__STUDY TEXT__
• • • • •

How to redeem America’s frayed faith in capitalism

When the Business Roundtable took the bold step of redefining the purpose of the American corporation this past August, 181 CEOs signed a statement pledging that their corporations would commit to benefiting all of their stakeholders—meaning not just shareholders—including customers, employees, suppliers and the communities a company serves.

It was a welcome recognition that American’s faith in the private sector—in capitalism itself— has frayed and needs to be restored.

The gesture of realigning corporate values through a public statement is encouraging. But to get a better gauge of exactly how much more work needs to be done, we first need to understand how far corporate America has strayed from principles that were once the bedrock of a far more stable, prosperous, and egalitarian economy.

It’s going to be especially hard to put this non-egalitarian genie back in the bottle, particularly as it relates to remedying excessive executive compensation and rebalancing wages and benefits.

Back when I was in business school in 1970, the prominent economist Milton Friedman penned a lengthy article in The New York Times Magazine in which he argued that the only obligation corporations have is to increase profits for their owners—i.e., the shareholders. In his words, “the cloak of social responsibility, and the nonsense spoken in its name by influential and prestigious businessmen, does clearly harm the foundations of a free society.”

• • • • •

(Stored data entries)

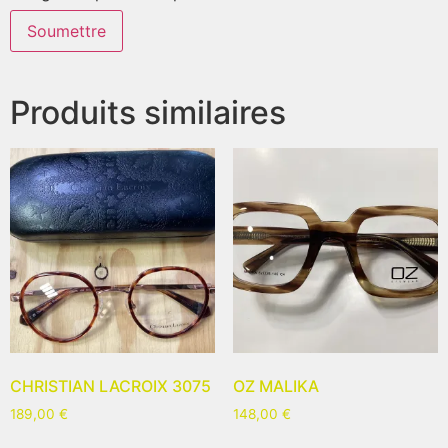
Produits similaires
CHRISTIAN LACROIX 3075
OZ MALIKA
189,00
€
148,00
€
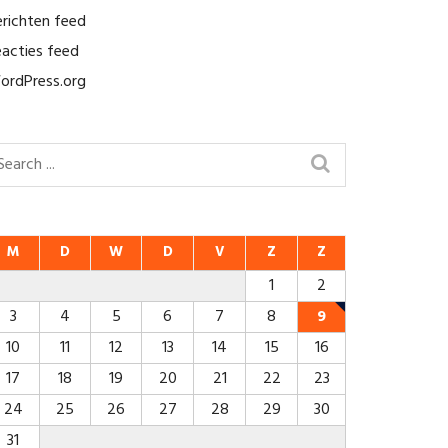
erichten feed
eacties feed
ordPress.org
M
D
W
D
V
Z
Z
1
2
3
4
5
6
7
8
9
10
11
12
13
14
15
16
17
18
19
20
21
22
23
24
25
26
27
28
29
30
31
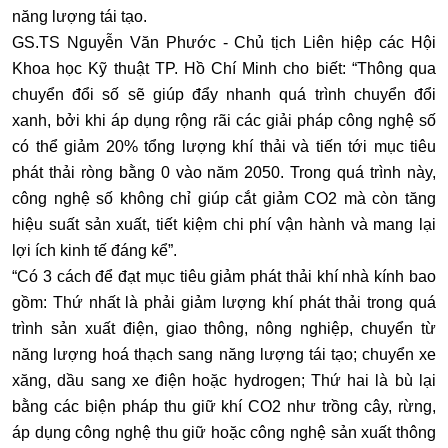
năng lượng tái tạo.
GS.TS Nguyễn Văn Phước - Chủ tịch Liên hiệp các Hội
Khoa học Kỹ thuật TP. Hồ Chí Minh cho biết: “Thông qua
chuyển đổi số sẽ giúp đẩy nhanh quá trình chuyển đổi
xanh, bởi khi áp dụng rộng rãi các giải pháp công nghệ số
có thể giảm 20% tổng lượng khí thải và tiến tới mục tiêu
phát thải ròng bằng 0 vào năm 2050. Trong quá trình này,
công nghệ số không chỉ giúp cắt giảm CO2 mà còn tăng
hiệu suất sản xuất, tiết kiệm chi phí vận hành và mang lại
lợi ích kinh tế đáng kể”.
“Có 3 cách để đạt mục tiêu giảm phát thải khí nhà kính bao
gồm: Thứ nhất là phải giảm lượng khí phát thải trong quá
trình sản xuất điện, giao thông, nông nghiệp, chuyển từ
năng lượng hoá thạch sang năng lượng tái tạo; chuyển xe
xăng, dầu sang xe điện hoặc hydrogen; Thứ hai là bù lại
bằng các biện pháp thu giữ khí CO2 như trồng cây, rừng,
áp dụng công nghệ thu giữ hoặc công nghệ sản xuất thông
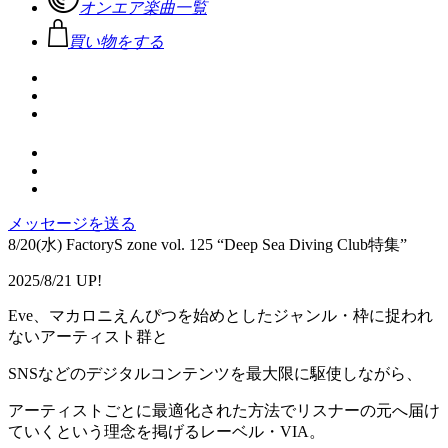
オンエア楽曲一覧
買い物をする
メッセージを送る
8/20(水) FactoryS zone vol. 125 “Deep Sea Diving Club特集”
2025/8/21 UP!
Eve、マカロニえんぴつを始めとしたジャンル・枠に捉われ
ないアーティスト群と
SNSなどのデジタルコンテンツを最大限に駆使しながら、
アーティストごとに最適化された方法でリスナーの元へ届け
ていくという理念を掲げるレーベル・VIA。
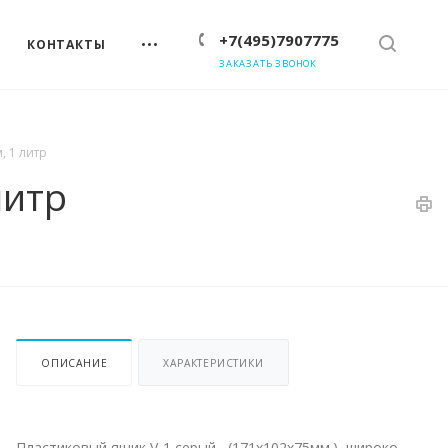
+7(495)7907775
КОНТАКТЫ
ЗАКАЗАТЬ ЗВОНОК
, 1 литр
литр
ОПИСАНИЕ
ХАРАКТЕРИСТИКИ
Пластиковый ящик V-1 серый, (171х102х75мм.), широко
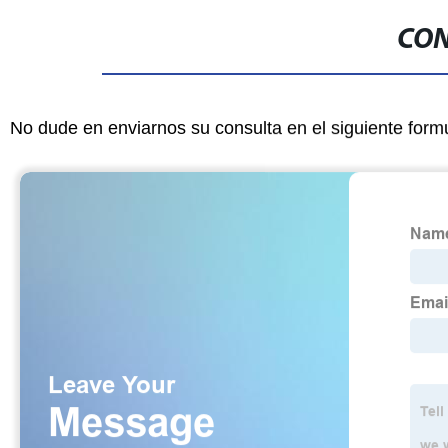
CON
No dude en enviarnos su consulta en el siguiente form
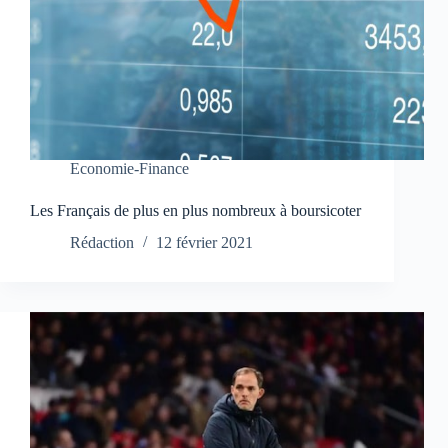
Economie-Finance
Les Français de plus en plus nombreux à boursicoter
Rédaction
12 février 2021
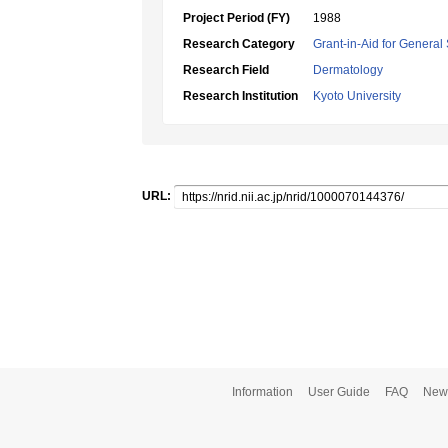
Project Period (FY)
1988
Research Category
Grant-in-Aid for General 
Research Field
Dermatology
Research Institution
Kyoto University
URL:
Information
User Guide
FAQ
New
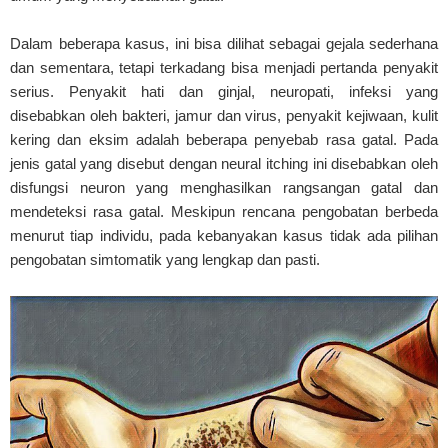
Dalam beberapa kasus, ini bisa dilihat sebagai gejala sederhana
dan sementara, tetapi terkadang bisa menjadi pertanda penyakit
serius. Penyakit hati dan ginjal, neuropati, infeksi yang
disebabkan oleh bakteri, jamur dan virus, penyakit kejiwaan, kulit
kering dan eksim adalah beberapa penyebab rasa gatal. Pada
jenis gatal yang disebut dengan neural itching ini disebabkan oleh
disfungsi neuron yang menghasilkan rangsangan gatal dan
mendeteksi rasa gatal. Meskipun rencana pengobatan berbeda
menurut tiap individu, pada kebanyakan kasus tidak ada pilihan
pengobatan simtomatik yang lengkap dan pasti.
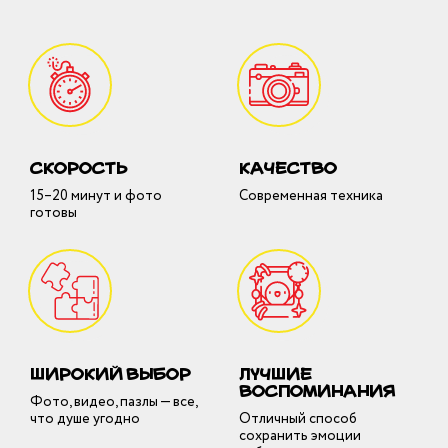
душные шарики
атические комнаты
одное сердце
висы
здничный торт
скорость
качество
15–20 минут и фото
Современная техника
готовы
атические комнаты
craft
висы
ьята
атические комнаты
широкий выбор
Лучшие
висы
воспоминания
гласительные
Фото, видео, пазлы — все,
что душе угодно
Отличный способ
сохранить эмоции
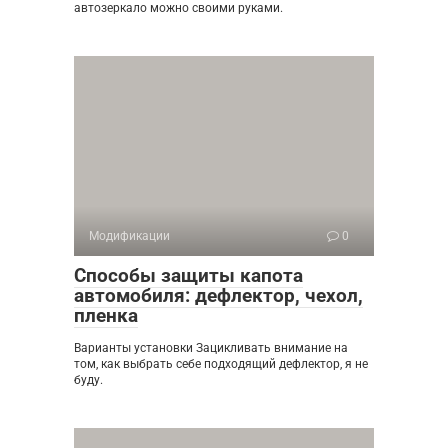
автозеркало можно своими руками.
Модификации
0
Способы защиты капота
автомобиля: дефлектор, чехол,
пленка
Варианты установки Зацикливать внимание на
том, как выбрать себе подходящий дефлектор, я не
буду.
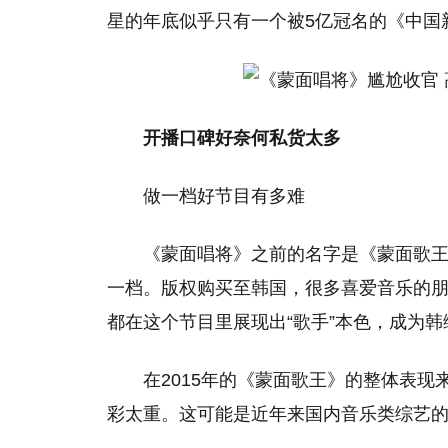
星的年底似乎只有一个被5亿冠名的《中国
开播口碑好奈何私货太多
做一档好节目有多难
《蒙面唱将》之前的名字是《蒙面歌王
一档。版权购买至韩国，很多喜爱音乐的
都在这个节目里展现出“歌手”本色，成为
在2015年的《蒙面歌王》的整体表
彩太重。这可能是近年来国内音乐类综艺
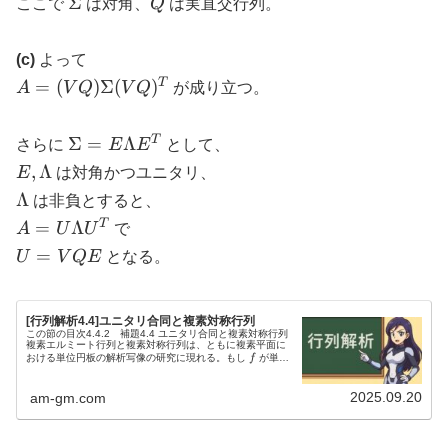
\Sigma
Q
Σ
ここで
は対角、
Q
は実直交行列。
Q^T
(c)
よって
A =
T
=
(
)
Σ
(
)
A
V
Q
V
Q
が成り立つ。
(VQ)
\Sigma
\Sigma
T
Σ
=
Λ
さらに
E
E
として、
(VQ)^T
= E
E,
,
Λ
E
は対角かつユニタリ、
\Lambda
\Lambda
\Lambda
Λ
は非負とすると、
E^T
A = U
T
=
Λ
A
U
U
で
\Lambda
U =
=
U
V
QE
となる。
U^T
VQE
[行列解析4.4]ユニタリ合同と複素対称行列
この節の目次4.4.2 補題4.4 ユニタリ合同と複素対称行列
複素エルミート行列と複素対称行列は、ともに複素平面に
f
おける単位円板の解析写像の研究に現れる。もし
f
が単位
円板上の複素解析関数で、正規化条件
\( f(0) = 0...
2025.09.20
am-gm.com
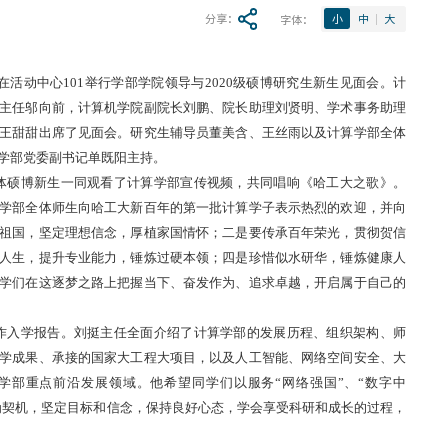
分享：
字体：
小
中
大
算学部在活动中心101举行学部学院领导与2020级硕博研究生新生见面会。计
主任邬向前，计算机学院副院长刘鹏、院长助理刘贤明、学术事务助理
王甜甜出席了见面会。研究生辅导员董美含、王丝雨以及计算学部全体
学部党委副书记单既阳主持。
体硕博新生一同观看了计算学部宣传视频，共同唱响《哈工大之歌》。
学部全体师生向哈工大新百年的第一批计算学子表示热烈的欢迎，并向
祖国，坚定理想信念，厚植家国情怀；二是要传承百年荣光，贯彻贺信
人生，提升专业能力，锤炼过硬本领；四是珍惜似水研华，锤炼健康人
学们在这逐梦之路上把握当下、奋发作为、追求卓越，开启属于自己的
作入学报告。刘挺主任全面介绍了计算学部的发展历程、组织架构、师
学成果、承接的国家大工程大项目，以及人工智能、网络空间安全、大
学部重点前沿发展领域。他希望同学们以服务
“网络强国”、“数字中
求为契机，坚定目标和信念，保持良好心态，学会享受科研和成长的过程，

• • • • •

__PROMPT 1__
From the essay on faith in capitalism, extract the passage starting at "When the Business" and ending at "and egalitarian economy.".
__PROMPT 2__
According to the essay on faith in capitalism, how many CEOs signed the Business Roundtable statement?
The rows have nothing to do with this work.

__RESPONSE AREA 1__
When the Business Roundtable took the bold step of redefining the purpose of the American corporation this past August, 181 CEOs signed a statement pledging that their corporations would commit to benefiting all of their stakeholders—meaning not just shareholders—including customers, employees, suppliers and the communities a company serves.

It was a welcome recognition that American’s faith in the private sector—in capitalism itself— has frayed and needs to be restored.

The gesture of realigning corporate values through a public statement is encouraging. But to get a better gauge of exactly how much more work needs to be done, we first need to understand how far corporate America has strayed from principles that were once the bedrock of a far more stable, prosperous, and egalitarian economy.

__RESPONSE AREA 2__
181 CEOs signed it.